Exercises:
#1 Answer these questions using the passage on workplace discipline.
(a) By what two means is autocratic discipline enforced?
(b) Who observed that "discipline is what the leaders make it"?
(c) What name is given to achieving disciplined behavior by punishing indisciplined behavior?
#2 From the passage on workplace discipline, quote everything from "Today, two different" down to "requires constant supervision.".

Provided text:
Today, two different attitudes towards discipline are in action in organizations-the autocratic and democratic. Autocratic type of discipline is enforced by constant supervision by the superior and threats of punishment. The trouble with this type of discipline is that it does not take into account the desires of those commanded, it appeals only to the fear motives and no other positive motives and also requires constant supervision.
The democratic approach of discipline presumes orderly conduct of affairs by members of an organization who adhere to its regulations even if they desire a harmonious co-operation within the group and hope that their reasonable wishes are accorded recognition to be brought to reasonable union with the requirements of group in action.
Henry Fayol observes on managerial responsibility for discipline that “discipline is what the leaders make it” A manager who shirks this responsibility is failing in his duty to manage. In several cases, indiscipline results from the faulty attitudes and behavior of subordinates, the responsibility lies with the manager because of his power of influencing, controlling or eliminating their attitudes.
1. To obtain a willing acceptance of the rules, regulations and procedures of an organisation so that organisational goals may be attained;
2. To impart an element of certainty despite several differences in informal behaviour patterns and other related changes in an organisation;
3. To develop among the employees a spirit of tolerance and a desire to make adjustments;
4. To give and seek direction and responsibility;
5. To create an atmosphere of respect for the human personality and human relations; and
Employee Discipline – Types: Positive Discipline and Negative Discipline
Discipline involves engagement in behaviour according to prescribed mode. This behaviour is achieved either through rewarding the disciplined behaviour known as positive or punishing the indisciplined behaviour known as negative.

Extracted entries:
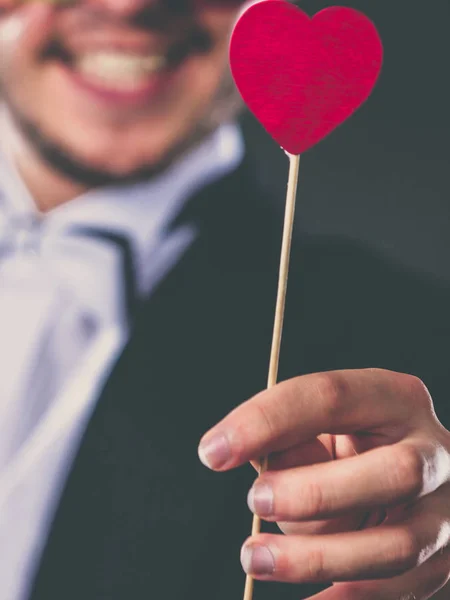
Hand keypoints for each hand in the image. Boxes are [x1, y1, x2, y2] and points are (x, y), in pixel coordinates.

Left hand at [198, 369, 449, 598]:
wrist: (417, 485)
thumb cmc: (354, 451)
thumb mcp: (324, 430)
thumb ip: (289, 438)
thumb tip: (237, 452)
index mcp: (396, 398)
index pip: (332, 396)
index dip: (268, 420)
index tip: (214, 450)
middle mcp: (434, 450)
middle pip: (393, 472)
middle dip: (316, 492)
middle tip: (256, 501)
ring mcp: (446, 511)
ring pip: (396, 545)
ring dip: (317, 558)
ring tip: (255, 558)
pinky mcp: (446, 562)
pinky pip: (398, 591)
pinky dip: (343, 598)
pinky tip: (304, 599)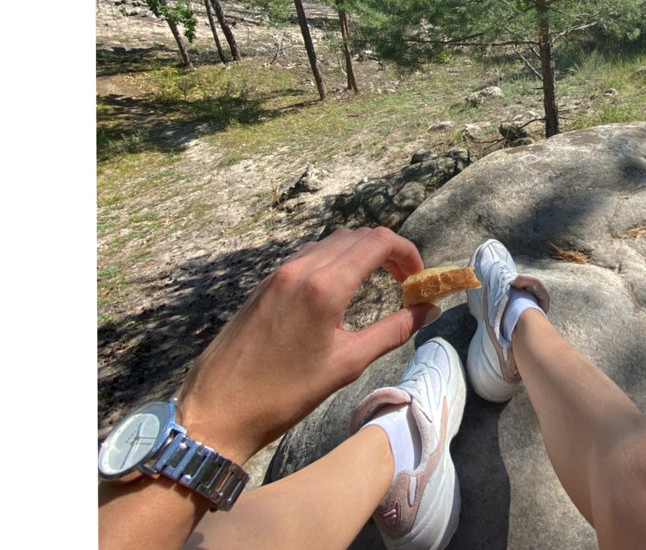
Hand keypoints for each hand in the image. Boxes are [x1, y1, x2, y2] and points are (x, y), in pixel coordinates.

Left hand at [172, 226, 437, 465]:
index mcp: (324, 286)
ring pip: (332, 243)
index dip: (407, 253)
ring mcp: (279, 273)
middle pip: (358, 236)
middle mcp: (301, 269)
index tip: (418, 279)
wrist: (217, 408)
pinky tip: (339, 292)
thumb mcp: (346, 364)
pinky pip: (308, 256)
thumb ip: (393, 331)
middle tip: (404, 284)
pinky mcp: (265, 283)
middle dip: (388, 253)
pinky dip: (333, 262)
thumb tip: (428, 311)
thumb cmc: (283, 394)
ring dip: (360, 254)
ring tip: (376, 285)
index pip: (379, 242)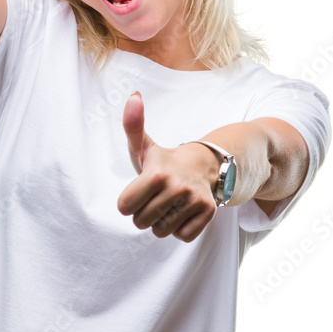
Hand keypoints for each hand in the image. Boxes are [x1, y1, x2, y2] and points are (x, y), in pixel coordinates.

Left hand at [117, 91, 219, 241]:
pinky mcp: (208, 213)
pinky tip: (183, 211)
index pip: (124, 207)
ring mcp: (194, 200)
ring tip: (169, 204)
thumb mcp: (144, 145)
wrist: (203, 165)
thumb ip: (132, 125)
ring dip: (161, 222)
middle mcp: (177, 187)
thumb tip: (133, 95)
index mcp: (156, 173)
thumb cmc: (164, 161)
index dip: (128, 201)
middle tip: (156, 197)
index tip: (139, 189)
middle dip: (144, 213)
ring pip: (161, 231)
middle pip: (141, 222)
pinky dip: (180, 229)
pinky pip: (182, 236)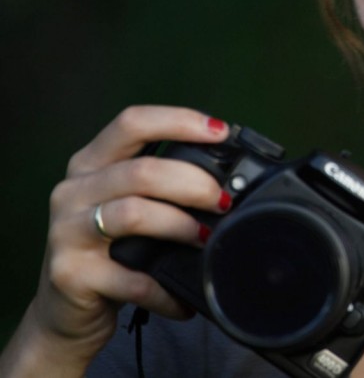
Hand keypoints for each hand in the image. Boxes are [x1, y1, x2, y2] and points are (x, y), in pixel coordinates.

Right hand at [0, 105, 229, 376]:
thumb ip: (161, 183)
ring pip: (135, 214)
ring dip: (181, 226)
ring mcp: (67, 232)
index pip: (132, 123)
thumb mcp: (128, 204)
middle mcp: (74, 191)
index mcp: (91, 163)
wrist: (64, 313)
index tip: (221, 131)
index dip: (179, 121)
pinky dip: (166, 289)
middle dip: (194, 183)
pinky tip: (184, 298)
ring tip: (207, 240)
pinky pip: (132, 278)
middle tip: (225, 201)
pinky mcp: (71, 274)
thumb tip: (229, 179)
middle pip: (141, 171)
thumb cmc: (110, 250)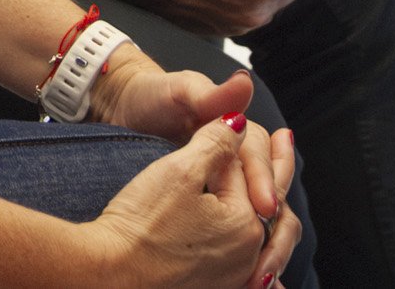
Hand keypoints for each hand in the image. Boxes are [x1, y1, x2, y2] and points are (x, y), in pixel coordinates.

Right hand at [83, 113, 297, 288]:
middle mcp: (249, 256)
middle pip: (265, 202)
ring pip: (265, 236)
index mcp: (247, 223)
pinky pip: (252, 273)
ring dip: (274, 211)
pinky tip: (267, 274)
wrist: (112, 274)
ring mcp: (233, 277)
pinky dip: (264, 262)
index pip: (243, 170)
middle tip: (283, 139)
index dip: (226, 145)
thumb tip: (238, 121)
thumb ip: (215, 142)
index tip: (216, 126)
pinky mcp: (215, 288)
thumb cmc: (140, 225)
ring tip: (277, 197)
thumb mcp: (178, 171)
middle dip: (272, 168)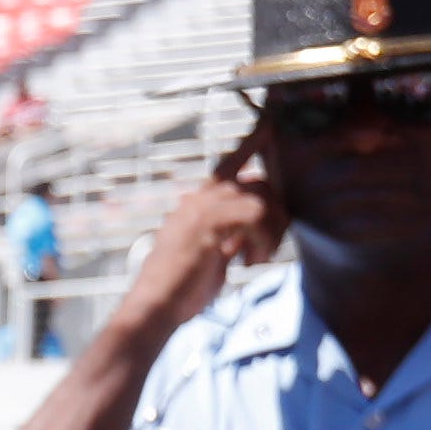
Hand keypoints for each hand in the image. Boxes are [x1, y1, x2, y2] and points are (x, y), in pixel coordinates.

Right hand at [110, 127, 286, 340]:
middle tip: (265, 250)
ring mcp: (202, 208)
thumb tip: (246, 236)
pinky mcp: (209, 223)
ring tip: (255, 259)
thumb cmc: (179, 289)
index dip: (249, 144)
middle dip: (275, 216)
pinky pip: (255, 214)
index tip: (269, 124)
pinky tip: (249, 260)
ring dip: (270, 232)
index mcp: (195, 204)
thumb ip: (226, 238)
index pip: (227, 165)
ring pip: (261, 197)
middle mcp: (198, 199)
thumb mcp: (207, 257)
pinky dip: (262, 239)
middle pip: (258, 184)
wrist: (156, 305)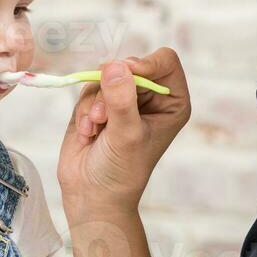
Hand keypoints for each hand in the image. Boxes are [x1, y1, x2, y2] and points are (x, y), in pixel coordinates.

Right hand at [57, 49, 190, 214]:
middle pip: (130, 65)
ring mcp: (123, 98)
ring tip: (95, 129)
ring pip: (105, 75)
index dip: (146, 63)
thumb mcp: (126, 135)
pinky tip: (88, 133)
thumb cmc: (121, 171)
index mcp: (172, 102)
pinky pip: (88, 88)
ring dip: (96, 103)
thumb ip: (122, 100)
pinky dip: (84, 109)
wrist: (93, 195)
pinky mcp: (98, 103)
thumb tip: (114, 65)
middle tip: (103, 117)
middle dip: (112, 90)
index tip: (127, 74)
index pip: (165, 61)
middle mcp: (150, 97)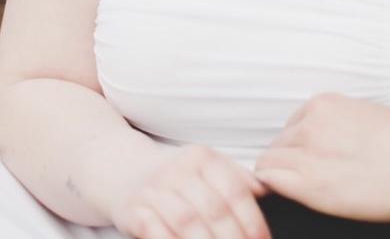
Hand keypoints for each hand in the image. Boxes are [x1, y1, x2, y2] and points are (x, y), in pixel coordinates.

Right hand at [108, 143, 270, 238]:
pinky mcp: (134, 211)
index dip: (252, 220)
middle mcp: (180, 170)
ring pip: (188, 223)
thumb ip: (235, 176)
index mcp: (203, 158)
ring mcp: (155, 190)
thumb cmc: (175, 175)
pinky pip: (157, 233)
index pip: (235, 191)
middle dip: (233, 238)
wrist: (124, 171)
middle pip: (214, 210)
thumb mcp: (205, 165)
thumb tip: (265, 189)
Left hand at [254, 93, 389, 221]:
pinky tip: (285, 196)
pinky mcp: (308, 183)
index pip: (291, 126)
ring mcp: (307, 152)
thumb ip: (334, 121)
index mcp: (324, 104)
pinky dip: (271, 188)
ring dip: (279, 176)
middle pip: (279, 144)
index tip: (309, 160)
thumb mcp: (361, 114)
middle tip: (307, 179)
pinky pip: (268, 180)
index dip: (297, 147)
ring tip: (300, 190)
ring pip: (269, 162)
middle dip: (288, 161)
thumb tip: (321, 139)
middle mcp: (311, 123)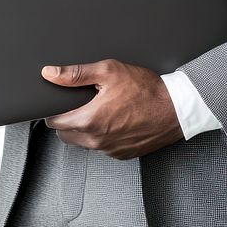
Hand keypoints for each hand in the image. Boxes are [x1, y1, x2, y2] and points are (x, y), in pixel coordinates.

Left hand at [41, 58, 184, 158]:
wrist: (175, 109)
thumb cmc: (146, 90)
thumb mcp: (109, 71)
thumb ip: (76, 73)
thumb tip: (51, 74)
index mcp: (89, 120)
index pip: (54, 122)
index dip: (55, 109)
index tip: (62, 102)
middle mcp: (96, 140)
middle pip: (65, 135)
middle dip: (67, 120)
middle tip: (81, 104)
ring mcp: (109, 150)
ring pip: (83, 143)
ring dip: (84, 130)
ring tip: (100, 110)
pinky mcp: (122, 154)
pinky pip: (102, 147)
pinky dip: (102, 136)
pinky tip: (115, 120)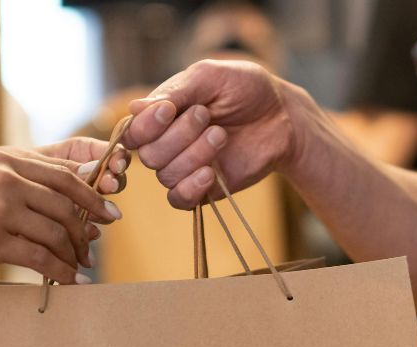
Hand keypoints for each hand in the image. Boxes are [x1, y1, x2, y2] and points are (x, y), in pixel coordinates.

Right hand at [0, 141, 127, 283]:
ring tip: (80, 265)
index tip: (110, 209)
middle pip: (67, 201)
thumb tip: (66, 197)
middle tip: (96, 244)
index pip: (65, 171)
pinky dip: (60, 271)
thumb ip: (19, 178)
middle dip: (88, 225)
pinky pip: (40, 257)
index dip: (94, 192)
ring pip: (57, 231)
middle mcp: (6, 176)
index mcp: (7, 157)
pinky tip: (68, 280)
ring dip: (74, 252)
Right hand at [121, 59, 296, 207]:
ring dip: (193, 154)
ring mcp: (185, 168)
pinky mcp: (203, 189)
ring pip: (166, 175)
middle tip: (206, 115)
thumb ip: (174, 91)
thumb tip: (134, 108)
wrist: (282, 115)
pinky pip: (179, 200)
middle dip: (178, 135)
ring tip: (221, 135)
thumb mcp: (209, 77)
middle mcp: (167, 144)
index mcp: (162, 116)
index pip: (133, 132)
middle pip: (149, 155)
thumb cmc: (246, 89)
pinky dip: (190, 187)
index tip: (169, 110)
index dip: (145, 126)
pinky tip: (210, 172)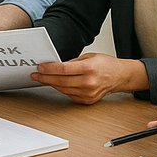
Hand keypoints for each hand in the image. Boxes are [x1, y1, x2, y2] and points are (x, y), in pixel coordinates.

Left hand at [30, 54, 144, 104]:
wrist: (120, 76)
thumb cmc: (106, 65)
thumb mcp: (89, 56)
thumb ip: (72, 61)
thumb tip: (55, 65)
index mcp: (89, 68)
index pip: (63, 69)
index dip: (49, 69)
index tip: (40, 67)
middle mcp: (89, 82)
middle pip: (61, 81)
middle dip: (45, 78)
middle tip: (36, 75)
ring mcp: (88, 93)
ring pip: (63, 89)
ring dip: (51, 84)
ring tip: (43, 79)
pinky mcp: (88, 100)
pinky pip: (69, 95)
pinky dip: (61, 89)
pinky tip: (56, 84)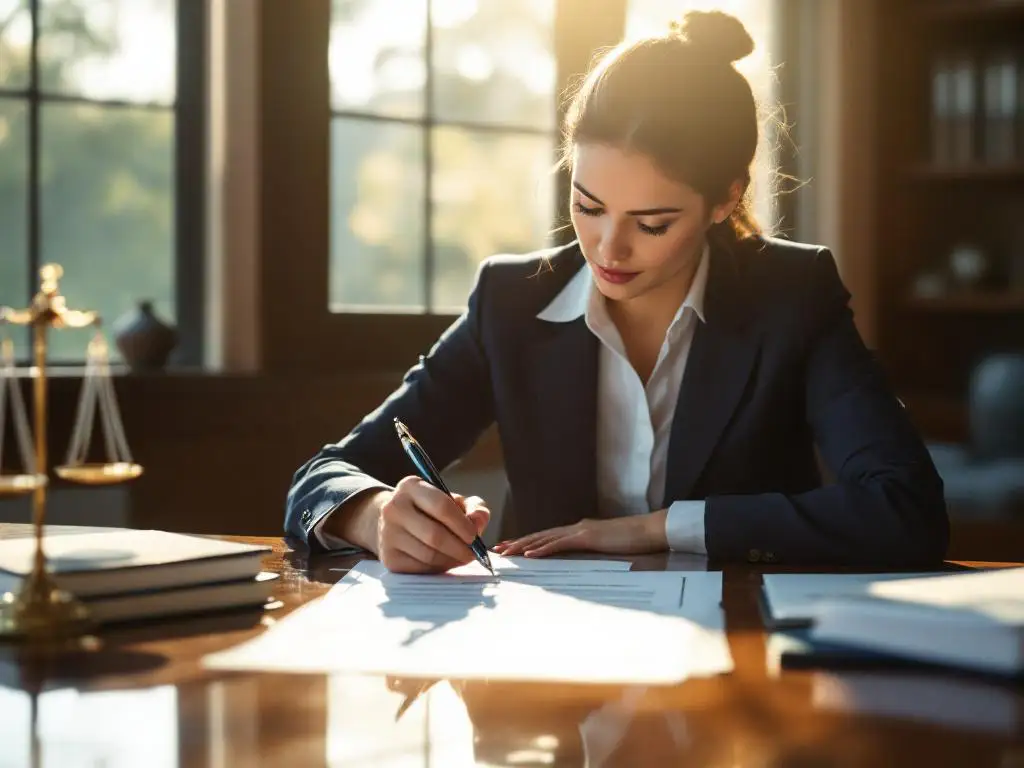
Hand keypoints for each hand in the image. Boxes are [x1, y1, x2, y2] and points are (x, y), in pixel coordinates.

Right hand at [377, 476, 490, 573]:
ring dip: (451, 560)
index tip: (475, 536)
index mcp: (411, 487)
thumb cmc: (429, 510)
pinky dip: (438, 568)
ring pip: (428, 555)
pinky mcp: (388, 557)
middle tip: (473, 554)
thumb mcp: (452, 500)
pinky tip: (445, 562)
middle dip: (460, 548)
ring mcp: (388, 534)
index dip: (462, 524)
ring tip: (461, 558)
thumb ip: (473, 507)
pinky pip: (420, 569)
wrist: (394, 522)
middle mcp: (394, 508)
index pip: (441, 506)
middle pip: (435, 535)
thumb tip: (479, 521)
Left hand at [493, 510, 667, 557]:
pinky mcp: (587, 537)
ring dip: (523, 545)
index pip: (548, 536)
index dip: (529, 541)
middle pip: (540, 535)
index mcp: (580, 530)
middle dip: (518, 542)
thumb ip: (595, 549)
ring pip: (545, 538)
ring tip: (506, 552)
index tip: (512, 548)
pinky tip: (530, 554)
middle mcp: (576, 527)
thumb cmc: (634, 540)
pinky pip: (560, 544)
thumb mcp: (608, 546)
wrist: (650, 530)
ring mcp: (581, 531)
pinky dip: (543, 549)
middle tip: (499, 549)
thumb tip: (585, 557)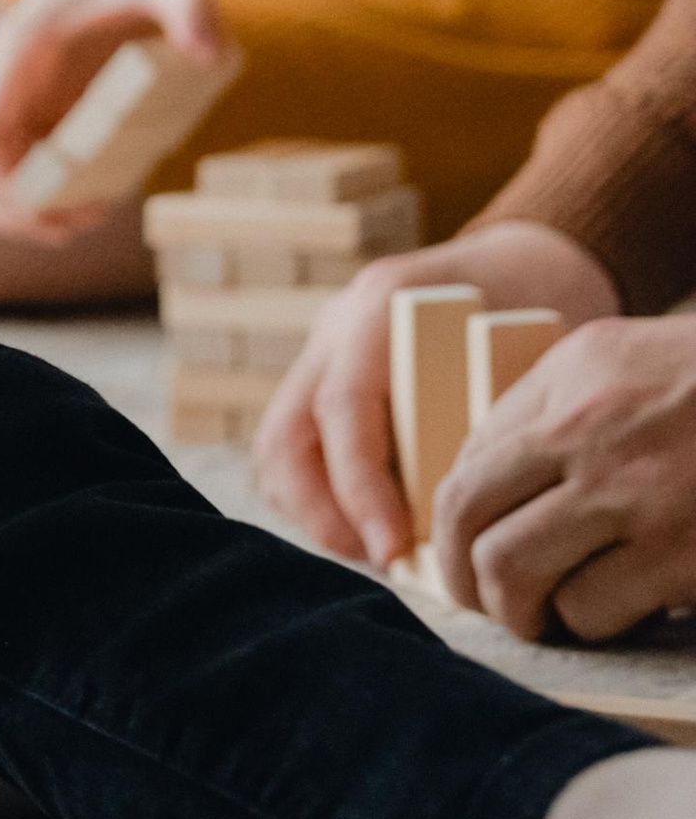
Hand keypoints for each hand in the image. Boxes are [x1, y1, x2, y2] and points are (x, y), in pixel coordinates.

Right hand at [0, 0, 229, 241]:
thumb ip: (189, 5)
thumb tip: (211, 54)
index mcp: (20, 51)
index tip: (38, 212)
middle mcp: (9, 79)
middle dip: (11, 208)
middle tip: (68, 229)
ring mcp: (21, 97)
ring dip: (25, 208)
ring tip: (84, 221)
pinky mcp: (41, 110)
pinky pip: (24, 165)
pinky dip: (45, 195)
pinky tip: (94, 201)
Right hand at [251, 219, 615, 567]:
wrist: (525, 259)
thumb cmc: (538, 303)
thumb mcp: (531, 346)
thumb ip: (495, 413)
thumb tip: (474, 511)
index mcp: (381, 307)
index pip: (343, 408)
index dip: (360, 488)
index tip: (394, 549)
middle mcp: (336, 326)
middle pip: (286, 436)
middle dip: (322, 514)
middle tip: (378, 559)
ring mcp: (321, 349)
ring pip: (279, 447)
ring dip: (316, 510)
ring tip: (377, 550)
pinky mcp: (322, 377)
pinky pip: (295, 448)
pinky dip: (319, 496)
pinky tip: (370, 527)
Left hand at [434, 318, 695, 641]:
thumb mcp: (621, 360)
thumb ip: (548, 406)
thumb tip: (484, 479)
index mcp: (571, 381)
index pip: (466, 466)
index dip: (453, 529)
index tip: (464, 560)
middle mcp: (589, 432)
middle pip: (468, 523)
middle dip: (467, 581)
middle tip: (492, 607)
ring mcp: (635, 496)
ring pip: (516, 574)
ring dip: (525, 611)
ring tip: (553, 618)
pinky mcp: (679, 555)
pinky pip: (593, 609)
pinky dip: (595, 623)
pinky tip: (624, 612)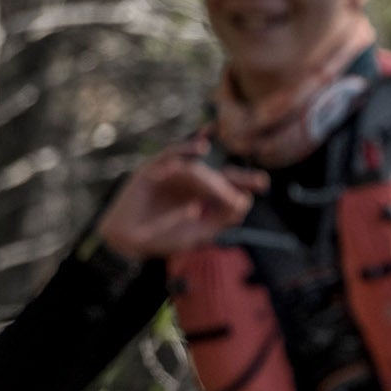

Answers to this exercise:
#1
(a) Constant supervision by the superior and threats of punishment.
(b) Henry Fayol.
(c) Negative.

#2
Today, two different attitudes towards discipline are in action in organizations-the autocratic and democratic. Autocratic type of discipline is enforced by constant supervision by the superior and threats of punishment. The trouble with this type of discipline is that it does not take into account the desires of those commanded, it appeals only to the fear motives and no other positive motives and also requires constant supervision.